The theoretical value of the full width half maximum (FWHM) of the two-photon point spread function (PSF) is 0.51 μm in the lateral dimension for a 0.95-NA water immersion lens and 1280-nm excitation. Even the smallest blood vessels (2 to 3 μm in diameter) are not subresolution; therefore we cannot use them to determine the exact PSF. However, the line profiles across these thin blood vessels also provide an upper bound estimate for lateral resolution. We were able to obtain less than 3 μm FHWM in the line profiles up to 1.5 mm imaging depth. For example, the intensity profile across the blood vessel shown in Fig. 3 had a FWHM of 1.9 μm. Thus, no loss of resolution in the lateral dimension is observed in our experiment. However, in an image stack (not shown) obtained with 1280-nm excitation through a 0.6-NA water immersion lens (theoretical two-photon PSF axial FWHM = 5.6 μm) and 0.4-μm z-steps, we measured the FWHM of axial intensity profiles as 7, 9, and 12 μm at depths of 230, 435, and 900 μm, respectively. This result implies that inclusion of an adaptive optics device for aberration correction will potentially improve the resolution and SBR at 1280-nm excitation.18
In summary, we demonstrate in vivo deep tissue TPM of a mouse brain using 1280-nm excitation.
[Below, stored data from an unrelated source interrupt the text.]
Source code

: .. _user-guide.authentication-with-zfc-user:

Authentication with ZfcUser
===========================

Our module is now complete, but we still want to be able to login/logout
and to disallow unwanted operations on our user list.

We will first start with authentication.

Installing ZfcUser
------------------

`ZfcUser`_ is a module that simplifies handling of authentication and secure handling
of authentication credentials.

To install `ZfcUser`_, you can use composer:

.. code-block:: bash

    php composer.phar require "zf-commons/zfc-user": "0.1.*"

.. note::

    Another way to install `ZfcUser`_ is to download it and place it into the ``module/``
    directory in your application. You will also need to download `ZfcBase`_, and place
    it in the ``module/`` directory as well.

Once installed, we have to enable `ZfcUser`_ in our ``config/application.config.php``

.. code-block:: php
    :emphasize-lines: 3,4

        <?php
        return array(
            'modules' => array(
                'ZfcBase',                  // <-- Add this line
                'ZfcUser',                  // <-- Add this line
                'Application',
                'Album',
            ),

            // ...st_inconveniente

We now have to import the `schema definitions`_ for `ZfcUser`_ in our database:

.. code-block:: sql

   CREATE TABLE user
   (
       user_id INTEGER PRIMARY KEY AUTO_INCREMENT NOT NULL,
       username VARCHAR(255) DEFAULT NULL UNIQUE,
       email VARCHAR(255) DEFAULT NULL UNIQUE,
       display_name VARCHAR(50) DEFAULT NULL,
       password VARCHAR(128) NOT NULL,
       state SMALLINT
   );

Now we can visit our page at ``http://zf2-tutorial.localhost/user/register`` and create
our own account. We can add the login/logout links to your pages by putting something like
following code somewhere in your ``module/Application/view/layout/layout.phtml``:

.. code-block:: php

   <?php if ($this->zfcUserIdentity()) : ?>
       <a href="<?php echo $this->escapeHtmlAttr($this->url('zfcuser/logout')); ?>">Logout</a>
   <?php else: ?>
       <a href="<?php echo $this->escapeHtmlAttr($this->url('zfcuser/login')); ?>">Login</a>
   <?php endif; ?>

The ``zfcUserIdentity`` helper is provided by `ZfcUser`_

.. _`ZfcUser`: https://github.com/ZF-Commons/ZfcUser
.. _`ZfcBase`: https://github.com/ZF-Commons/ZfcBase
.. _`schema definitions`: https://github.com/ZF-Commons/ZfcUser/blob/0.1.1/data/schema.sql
A record imaging depth of 1.6 mm in a mouse cortex is achieved, approximately reaching the fundamental depth limit for TPM. Our results will greatly facilitate in vivo studies of intact brain at depths that are significantly beyond what was previously reachable.
This research project is supported by NSF/DBI (Grant No. DBI-0546227; C.X.). Nicholas G. Horton is supported by NSF Graduate Research Fellowship (Grant No. DGE-0707428). We would like to thank Chris B. Schaffer, Nozomi Nishimura, and Daniel Dombeck for discussions and technical suggestions.